*** Block opens ***

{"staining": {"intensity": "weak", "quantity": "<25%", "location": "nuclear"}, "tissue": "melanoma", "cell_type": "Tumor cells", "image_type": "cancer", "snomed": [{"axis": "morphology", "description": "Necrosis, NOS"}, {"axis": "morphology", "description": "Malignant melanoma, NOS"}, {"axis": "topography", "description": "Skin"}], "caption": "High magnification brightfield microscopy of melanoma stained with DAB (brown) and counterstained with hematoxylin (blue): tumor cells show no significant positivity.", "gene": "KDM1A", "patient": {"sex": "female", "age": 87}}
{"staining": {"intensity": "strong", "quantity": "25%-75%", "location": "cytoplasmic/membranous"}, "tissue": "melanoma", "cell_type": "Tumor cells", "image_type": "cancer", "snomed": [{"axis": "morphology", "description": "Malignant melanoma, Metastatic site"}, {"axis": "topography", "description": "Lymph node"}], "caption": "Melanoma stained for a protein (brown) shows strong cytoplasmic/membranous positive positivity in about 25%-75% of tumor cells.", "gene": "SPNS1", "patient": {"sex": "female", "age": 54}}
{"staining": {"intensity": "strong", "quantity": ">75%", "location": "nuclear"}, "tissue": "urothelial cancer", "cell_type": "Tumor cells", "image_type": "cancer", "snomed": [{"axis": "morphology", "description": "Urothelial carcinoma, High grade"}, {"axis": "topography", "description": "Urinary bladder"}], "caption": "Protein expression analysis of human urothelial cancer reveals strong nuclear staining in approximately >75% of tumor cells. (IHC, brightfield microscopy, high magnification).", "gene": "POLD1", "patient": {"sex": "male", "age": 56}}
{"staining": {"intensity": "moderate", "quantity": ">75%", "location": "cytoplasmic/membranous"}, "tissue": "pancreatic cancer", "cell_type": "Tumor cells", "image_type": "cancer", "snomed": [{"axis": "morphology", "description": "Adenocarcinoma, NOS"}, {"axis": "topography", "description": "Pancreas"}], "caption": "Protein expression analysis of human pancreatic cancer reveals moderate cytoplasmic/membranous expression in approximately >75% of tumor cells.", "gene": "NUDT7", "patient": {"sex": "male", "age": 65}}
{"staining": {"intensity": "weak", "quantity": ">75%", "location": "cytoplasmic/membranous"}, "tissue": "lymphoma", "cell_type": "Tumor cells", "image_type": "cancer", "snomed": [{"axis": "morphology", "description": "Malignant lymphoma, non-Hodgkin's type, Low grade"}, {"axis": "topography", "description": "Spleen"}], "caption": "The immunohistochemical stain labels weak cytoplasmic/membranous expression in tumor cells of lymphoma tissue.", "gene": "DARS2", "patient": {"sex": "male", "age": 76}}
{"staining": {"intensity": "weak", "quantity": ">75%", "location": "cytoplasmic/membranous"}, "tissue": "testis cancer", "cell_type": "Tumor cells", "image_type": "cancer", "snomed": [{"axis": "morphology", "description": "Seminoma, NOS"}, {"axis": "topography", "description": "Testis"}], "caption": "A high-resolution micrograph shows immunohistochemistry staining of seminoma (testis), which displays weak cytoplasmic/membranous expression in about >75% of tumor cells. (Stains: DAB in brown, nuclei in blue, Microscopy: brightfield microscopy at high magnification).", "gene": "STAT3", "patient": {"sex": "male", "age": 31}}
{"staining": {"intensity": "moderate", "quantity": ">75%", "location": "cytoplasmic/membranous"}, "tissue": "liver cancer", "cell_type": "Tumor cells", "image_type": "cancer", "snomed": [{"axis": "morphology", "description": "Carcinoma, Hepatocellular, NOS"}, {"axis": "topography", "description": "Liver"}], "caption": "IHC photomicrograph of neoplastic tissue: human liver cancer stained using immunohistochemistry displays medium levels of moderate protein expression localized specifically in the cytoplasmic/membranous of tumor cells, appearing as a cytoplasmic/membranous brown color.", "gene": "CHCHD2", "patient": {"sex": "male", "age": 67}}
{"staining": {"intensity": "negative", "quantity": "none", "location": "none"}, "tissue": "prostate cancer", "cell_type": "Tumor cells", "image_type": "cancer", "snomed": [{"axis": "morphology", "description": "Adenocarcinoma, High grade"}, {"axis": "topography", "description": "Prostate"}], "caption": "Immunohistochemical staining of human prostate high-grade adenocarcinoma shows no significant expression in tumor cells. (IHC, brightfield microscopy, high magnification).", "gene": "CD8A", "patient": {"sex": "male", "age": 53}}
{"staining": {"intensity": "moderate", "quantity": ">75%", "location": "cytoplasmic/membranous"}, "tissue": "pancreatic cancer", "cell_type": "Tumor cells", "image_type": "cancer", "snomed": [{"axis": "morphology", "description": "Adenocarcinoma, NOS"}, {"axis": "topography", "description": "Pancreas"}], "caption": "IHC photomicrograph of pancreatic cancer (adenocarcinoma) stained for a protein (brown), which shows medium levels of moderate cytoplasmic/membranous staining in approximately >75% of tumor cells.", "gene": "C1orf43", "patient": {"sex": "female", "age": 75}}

*** Block closes ***

_INSTRUCTIONS TO FOLLOW:_ Every line above is to be duplicated exactly as shown.

_ANSWER SPACE:_
{"staining": {"intensity": "weak", "quantity": "<25%", "location": "nuclear"}, "tissue": "melanoma", "cell_type": "Tumor cells", "image_type": "cancer", "snomed": [{"axis": "morphology", "description": "Necrosis, NOS"}, {"axis": "morphology", "description": "Malignant melanoma, NOS"}, {"axis": "topography", "description": "Skin"}], "caption": "High magnification brightfield microscopy of melanoma stained with DAB (brown) and counterstained with hematoxylin (blue): tumor cells show no significant positivity.", "gene": "KDM1A", "patient": {"sex": "female", "age": 87}}
{"staining": {"intensity": "strong", "quantity": "25%-75%", "location": "cytoplasmic/membranous"}, "tissue": "melanoma", "cell_type": "Tumor cells", "image_type": "cancer", "snomed": [{"axis": "morphology", "description": "Malignant melanoma, Metastatic site"}, {"axis": "topography", "description": "Lymph node"}], "caption": "Melanoma stained for a protein (brown) shows strong cytoplasmic/membranous positive positivity in about 25%-75% of tumor cells.", "gene": "SPNS1", "patient": {"sex": "female", "age": 54}}
{"staining": {"intensity": "strong", "quantity": ">75%", "location": "nuclear"}, "tissue": "urothelial cancer", "cell_type": "Tumor cells", "image_type": "cancer", "snomed": [{"axis": "morphology", "description": "Urothelial carcinoma, High grade"}, {"axis": "topography", "description": "Urinary bladder"}], "caption": "Protein expression analysis of human urothelial cancer reveals strong nuclear staining in approximately >75% of tumor cells. (IHC, brightfield microscopy, high magnification).", "gene": "POLD1", "patient": {"sex": "male", "age": 56}}
{"staining": {"intensity": "moderate", "quantity": ">75%", "location": "cytoplasmic/membranous"}, "tissue": "pancreatic cancer", "cell_type": "Tumor cells", "image_type": "cancer", "snomed": [{"axis": "morphology", "description": "Adenocarcinoma, NOS"}, {"axis": "topography", "description": "Pancreas"}], "caption": "Protein expression analysis of human pancreatic cancer reveals moderate cytoplasmic/membranous expression in approximately >75% of tumor cells.", "gene": "NUDT7", "patient": {"sex": "male", "age": 65}}
{"staining": {"intensity": "weak", "quantity": ">75%", "location": "cytoplasmic/membranous"}, "tissue": "lymphoma", "cell_type": "Tumor cells", "image_type": "cancer", "snomed": [{"axis": "morphology", "description": "Malignant lymphoma, non-Hodgkin's type, Low grade"}, {"axis": "topography", "description": "Spleen"}], "caption": "The immunohistochemical stain labels weak cytoplasmic/membranous expression in tumor cells of lymphoma tissue.", "gene": "DARS2", "patient": {"sex": "male", "age": 76}}
{"staining": {"intensity": "weak", "quantity": ">75%", "location": "cytoplasmic/membranous"}, "tissue": "testis cancer", "cell_type": "Tumor cells", "image_type": "cancer", "snomed": [{"axis": "morphology", "description": "Seminoma, NOS"}, {"axis": "topography", "description": "Testis"}], "caption": "A high-resolution micrograph shows immunohistochemistry staining of seminoma (testis), which displays weak cytoplasmic/membranous expression in about >75% of tumor cells. (Stains: DAB in brown, nuclei in blue, Microscopy: brightfield microscopy at high magnification).", "gene": "STAT3", "patient": {"sex": "male", "age": 31}}
{"staining": {"intensity": "moderate", "quantity": ">75%", "location": "cytoplasmic/membranous"}, "tissue": "liver cancer", "cell_type": "Tumor cells", "image_type": "cancer", "snomed": [{"axis": "morphology", "description": "Carcinoma, Hepatocellular, NOS"}, {"axis": "topography", "description": "Liver"}], "caption": "IHC photomicrograph of neoplastic tissue: human liver cancer stained using immunohistochemistry displays medium levels of moderate protein expression localized specifically in the cytoplasmic/membranous of tumor cells, appearing as a cytoplasmic/membranous brown color.", "gene": "CHCHD2", "patient": {"sex": "male", "age": 67}}
{"staining": {"intensity": "negative", "quantity": "none", "location": "none"}, "tissue": "prostate cancer", "cell_type": "Tumor cells", "image_type": "cancer", "snomed": [{"axis": "morphology", "description": "Adenocarcinoma, High grade"}, {"axis": "topography", "description": "Prostate"}], "caption": "Immunohistochemical staining of human prostate high-grade adenocarcinoma shows no significant expression in tumor cells. (IHC, brightfield microscopy, high magnification).", "gene": "CD8A", "patient": {"sex": "male", "age": 53}}
{"staining": {"intensity": "moderate", "quantity": ">75%", "location": "cytoplasmic/membranous"}, "tissue": "pancreatic cancer", "cell_type": "Tumor cells", "image_type": "cancer", "snomed": [{"axis": "morphology", "description": "Adenocarcinoma, NOS"}, {"axis": "topography", "description": "Pancreas"}], "caption": "IHC photomicrograph of pancreatic cancer (adenocarcinoma) stained for a protein (brown), which shows medium levels of moderate cytoplasmic/membranous staining in approximately >75% of tumor cells.", "gene": "C1orf43", "patient": {"sex": "female", "age": 75}}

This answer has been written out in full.